My father, his face carved from winter granite, looked down at me with disappointment. "You are a shame that walks on two legs," he said, his voice the same calm, judging tone he used when pronouncing sentence.
My mother wept silently, her white face a mask of horror, but she made no move to help.
And then I saw them, standing just beyond the circle of my tormentors, watching as if it were a play.
Elyra and the Knight of Light.
He was everything I was not. Tall, radiant, his silver armor gleaming even in the trench's gloom. He held Elyra's hand, his grip possessive. She was not crying. She was smiling, a soft, secret smile of triumph. She looked at me, at the thing being broken in the mud, and her eyes held no pity. Only a cold, calculating satisfaction.
The Knight of Light leaned down and whispered something in her ear. She laughed, a sound like bells, a sound I once loved more than anything. It was the sound of my heart breaking all over again.
The violation in the trench merged with the betrayal in the great hall. The pain in my body became one with the pain in my soul. I was being raped by my brother, shamed by my father, and forgotten by the woman I loved, all at the same time.

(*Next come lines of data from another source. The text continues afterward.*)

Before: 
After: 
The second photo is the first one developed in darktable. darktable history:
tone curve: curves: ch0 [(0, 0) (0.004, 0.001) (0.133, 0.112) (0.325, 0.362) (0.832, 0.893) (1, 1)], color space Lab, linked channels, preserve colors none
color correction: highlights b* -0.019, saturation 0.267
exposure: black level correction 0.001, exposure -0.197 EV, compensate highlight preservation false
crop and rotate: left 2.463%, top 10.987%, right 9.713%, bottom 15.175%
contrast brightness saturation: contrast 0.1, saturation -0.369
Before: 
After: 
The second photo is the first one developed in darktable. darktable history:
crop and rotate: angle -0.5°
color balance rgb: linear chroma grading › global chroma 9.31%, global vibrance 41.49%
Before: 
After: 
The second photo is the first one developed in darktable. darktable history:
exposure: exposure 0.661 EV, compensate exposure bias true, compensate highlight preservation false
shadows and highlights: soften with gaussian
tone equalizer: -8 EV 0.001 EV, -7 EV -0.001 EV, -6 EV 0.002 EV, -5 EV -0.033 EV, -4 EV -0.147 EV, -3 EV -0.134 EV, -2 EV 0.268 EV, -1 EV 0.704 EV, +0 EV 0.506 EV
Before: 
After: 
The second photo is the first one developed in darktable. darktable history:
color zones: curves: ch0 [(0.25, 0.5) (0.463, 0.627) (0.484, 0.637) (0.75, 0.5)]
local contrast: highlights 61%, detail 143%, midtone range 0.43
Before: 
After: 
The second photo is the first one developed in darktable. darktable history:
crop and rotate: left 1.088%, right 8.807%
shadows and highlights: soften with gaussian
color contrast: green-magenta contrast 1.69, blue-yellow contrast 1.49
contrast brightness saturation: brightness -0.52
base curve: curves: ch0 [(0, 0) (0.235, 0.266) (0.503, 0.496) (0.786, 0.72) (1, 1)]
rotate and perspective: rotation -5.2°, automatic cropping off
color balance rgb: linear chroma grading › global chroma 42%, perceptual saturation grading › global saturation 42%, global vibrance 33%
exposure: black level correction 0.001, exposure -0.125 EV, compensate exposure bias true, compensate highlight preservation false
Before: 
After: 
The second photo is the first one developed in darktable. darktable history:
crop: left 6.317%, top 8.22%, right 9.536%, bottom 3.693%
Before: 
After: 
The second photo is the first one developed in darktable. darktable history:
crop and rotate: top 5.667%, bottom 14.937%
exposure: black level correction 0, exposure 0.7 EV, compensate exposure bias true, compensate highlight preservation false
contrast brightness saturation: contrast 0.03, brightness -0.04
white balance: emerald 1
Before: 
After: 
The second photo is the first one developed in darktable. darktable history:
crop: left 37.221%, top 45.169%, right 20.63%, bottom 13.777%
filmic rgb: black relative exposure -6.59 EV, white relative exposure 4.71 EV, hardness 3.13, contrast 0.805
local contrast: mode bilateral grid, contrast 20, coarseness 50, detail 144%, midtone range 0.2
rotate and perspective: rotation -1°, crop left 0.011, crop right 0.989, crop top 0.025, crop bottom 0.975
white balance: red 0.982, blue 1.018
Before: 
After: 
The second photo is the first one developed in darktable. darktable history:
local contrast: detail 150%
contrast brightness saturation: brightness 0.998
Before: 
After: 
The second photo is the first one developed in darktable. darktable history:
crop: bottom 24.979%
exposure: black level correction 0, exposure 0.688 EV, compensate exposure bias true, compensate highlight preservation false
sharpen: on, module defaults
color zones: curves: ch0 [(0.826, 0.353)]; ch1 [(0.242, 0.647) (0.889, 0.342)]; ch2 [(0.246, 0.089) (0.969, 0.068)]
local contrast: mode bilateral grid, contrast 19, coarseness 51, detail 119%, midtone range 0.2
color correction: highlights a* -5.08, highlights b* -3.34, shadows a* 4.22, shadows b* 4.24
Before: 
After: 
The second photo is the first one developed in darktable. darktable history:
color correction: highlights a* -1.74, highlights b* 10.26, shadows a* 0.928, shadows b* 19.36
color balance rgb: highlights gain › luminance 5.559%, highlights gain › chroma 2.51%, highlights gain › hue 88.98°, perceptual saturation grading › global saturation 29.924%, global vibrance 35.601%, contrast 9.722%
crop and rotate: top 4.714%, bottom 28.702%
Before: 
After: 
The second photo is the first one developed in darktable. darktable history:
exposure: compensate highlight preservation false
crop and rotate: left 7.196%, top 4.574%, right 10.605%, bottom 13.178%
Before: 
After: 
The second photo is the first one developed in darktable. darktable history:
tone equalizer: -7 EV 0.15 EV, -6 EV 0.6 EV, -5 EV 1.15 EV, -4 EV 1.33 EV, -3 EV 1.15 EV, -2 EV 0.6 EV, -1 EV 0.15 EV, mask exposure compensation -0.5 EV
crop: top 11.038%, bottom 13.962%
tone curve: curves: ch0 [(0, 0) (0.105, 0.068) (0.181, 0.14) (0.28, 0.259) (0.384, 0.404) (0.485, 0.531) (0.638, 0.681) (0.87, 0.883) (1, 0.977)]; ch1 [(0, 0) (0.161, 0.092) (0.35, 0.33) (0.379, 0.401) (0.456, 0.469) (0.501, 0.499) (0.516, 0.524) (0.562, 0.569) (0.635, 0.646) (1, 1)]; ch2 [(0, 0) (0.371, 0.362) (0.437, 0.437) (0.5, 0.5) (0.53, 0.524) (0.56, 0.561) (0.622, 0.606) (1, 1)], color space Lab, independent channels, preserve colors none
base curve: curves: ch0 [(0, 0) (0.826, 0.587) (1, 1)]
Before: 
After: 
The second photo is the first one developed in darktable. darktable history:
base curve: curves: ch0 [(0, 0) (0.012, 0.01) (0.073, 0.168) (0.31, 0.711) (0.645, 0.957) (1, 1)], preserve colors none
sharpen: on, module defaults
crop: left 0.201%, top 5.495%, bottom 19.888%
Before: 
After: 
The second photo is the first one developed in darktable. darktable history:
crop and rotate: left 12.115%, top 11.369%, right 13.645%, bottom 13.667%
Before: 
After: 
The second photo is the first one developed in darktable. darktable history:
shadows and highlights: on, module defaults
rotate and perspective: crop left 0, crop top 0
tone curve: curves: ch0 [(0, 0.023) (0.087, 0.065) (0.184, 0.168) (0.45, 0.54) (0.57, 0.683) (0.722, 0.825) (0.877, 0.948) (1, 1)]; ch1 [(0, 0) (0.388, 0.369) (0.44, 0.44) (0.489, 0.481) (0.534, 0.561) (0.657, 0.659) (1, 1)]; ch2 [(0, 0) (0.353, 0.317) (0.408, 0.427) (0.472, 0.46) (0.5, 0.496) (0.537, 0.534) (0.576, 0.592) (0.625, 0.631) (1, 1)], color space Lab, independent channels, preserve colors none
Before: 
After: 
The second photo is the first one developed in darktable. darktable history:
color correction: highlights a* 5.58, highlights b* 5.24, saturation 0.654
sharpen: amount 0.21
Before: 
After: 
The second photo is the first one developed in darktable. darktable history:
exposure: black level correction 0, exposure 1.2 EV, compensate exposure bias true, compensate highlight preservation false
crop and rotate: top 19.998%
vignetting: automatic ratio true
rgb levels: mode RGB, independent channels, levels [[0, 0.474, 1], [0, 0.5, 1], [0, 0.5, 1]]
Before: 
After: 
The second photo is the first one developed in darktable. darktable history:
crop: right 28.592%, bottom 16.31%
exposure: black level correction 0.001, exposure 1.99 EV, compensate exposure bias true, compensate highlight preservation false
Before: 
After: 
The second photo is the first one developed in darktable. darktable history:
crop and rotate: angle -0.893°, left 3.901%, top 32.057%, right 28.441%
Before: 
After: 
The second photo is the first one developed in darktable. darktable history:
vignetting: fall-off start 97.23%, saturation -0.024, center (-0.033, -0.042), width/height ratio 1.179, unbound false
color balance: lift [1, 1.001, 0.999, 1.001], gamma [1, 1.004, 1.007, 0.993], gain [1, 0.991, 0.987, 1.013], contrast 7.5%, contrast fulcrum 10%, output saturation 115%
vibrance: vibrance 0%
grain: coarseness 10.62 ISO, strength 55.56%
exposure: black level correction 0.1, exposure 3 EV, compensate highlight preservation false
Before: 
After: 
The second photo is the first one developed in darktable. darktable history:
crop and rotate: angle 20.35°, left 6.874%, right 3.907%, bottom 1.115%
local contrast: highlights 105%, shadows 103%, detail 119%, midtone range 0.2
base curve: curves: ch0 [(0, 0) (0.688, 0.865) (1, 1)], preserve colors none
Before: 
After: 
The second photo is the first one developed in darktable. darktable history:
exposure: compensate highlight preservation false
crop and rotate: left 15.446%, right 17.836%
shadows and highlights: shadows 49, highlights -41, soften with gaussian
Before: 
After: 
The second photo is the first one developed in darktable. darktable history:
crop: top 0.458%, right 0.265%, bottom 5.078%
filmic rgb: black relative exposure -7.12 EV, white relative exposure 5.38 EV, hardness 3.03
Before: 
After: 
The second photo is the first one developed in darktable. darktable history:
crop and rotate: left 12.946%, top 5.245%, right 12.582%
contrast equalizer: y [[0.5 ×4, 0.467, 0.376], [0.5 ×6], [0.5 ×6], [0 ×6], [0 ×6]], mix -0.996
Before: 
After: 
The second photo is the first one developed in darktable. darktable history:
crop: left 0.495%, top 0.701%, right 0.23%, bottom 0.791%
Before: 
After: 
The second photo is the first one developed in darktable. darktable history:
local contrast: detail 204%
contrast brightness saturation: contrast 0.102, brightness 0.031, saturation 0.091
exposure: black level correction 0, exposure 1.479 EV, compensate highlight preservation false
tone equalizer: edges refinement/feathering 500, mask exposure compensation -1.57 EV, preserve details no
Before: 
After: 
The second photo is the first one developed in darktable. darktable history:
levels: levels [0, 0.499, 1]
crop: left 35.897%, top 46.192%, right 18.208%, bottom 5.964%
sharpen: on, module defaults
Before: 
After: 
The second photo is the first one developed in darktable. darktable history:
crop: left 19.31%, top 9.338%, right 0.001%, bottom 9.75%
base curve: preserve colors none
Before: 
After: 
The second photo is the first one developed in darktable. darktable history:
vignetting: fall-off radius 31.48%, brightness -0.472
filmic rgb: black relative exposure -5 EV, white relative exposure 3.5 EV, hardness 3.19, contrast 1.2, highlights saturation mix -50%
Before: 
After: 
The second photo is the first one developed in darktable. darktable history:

The emotions I had suppressed—the grief, the rage, the betrayal—came roaring back, not as a cold fire, but as a supernova of pure, unadulterated agony.
I tried to scream their names. "Lior! Father! Elyra!" But the words were twisted, distorted by the mud and the pain.
The Knight of Light stepped forward, pushing Lior aside. He knelt, his radiant face inches from mine. He smelled of sunshine and lies.
"This is what happens to those who are weak," he said, his voice a gentle, cutting whisper.
"This is what happens when you love something you were never meant to have."
He looked up at Elyra, who was now stroking Lior's hair. "He was always the spare," she said, her voice filled with a final, chilling dismissal.
"Always the soft one."
The Knight of Light looked back at me. And then, he kissed me. It was not a kiss of affection. It was a kiss of conquest, a seal of ownership, as violating as the men who were still holding me down. His lips were cold, and they tasted of ash.
I screamed.
It was not a silent, internal scream. It was a real, raw, guttural shriek of pure, undiluted horror that tore from the depths of my soul.
I woke up.
My own scream was echoing in the small, dark room of the infirmary. I was drenched in cold sweat, my body trembling uncontrollably. The physical pain from my wounds was there, but it was dwarfed by the phantom agony of the dream. The betrayal felt as real as the broken bones. The shame was a fire in my blood.
The woman was standing over me, her arms crossed, a look of grim satisfaction on her face. Moloch was there too, leaning against the wall, his burned face a mask of cruel amusement. They had watched me. They had listened.
"Good," the woman said, her voice flat. "The fever broke."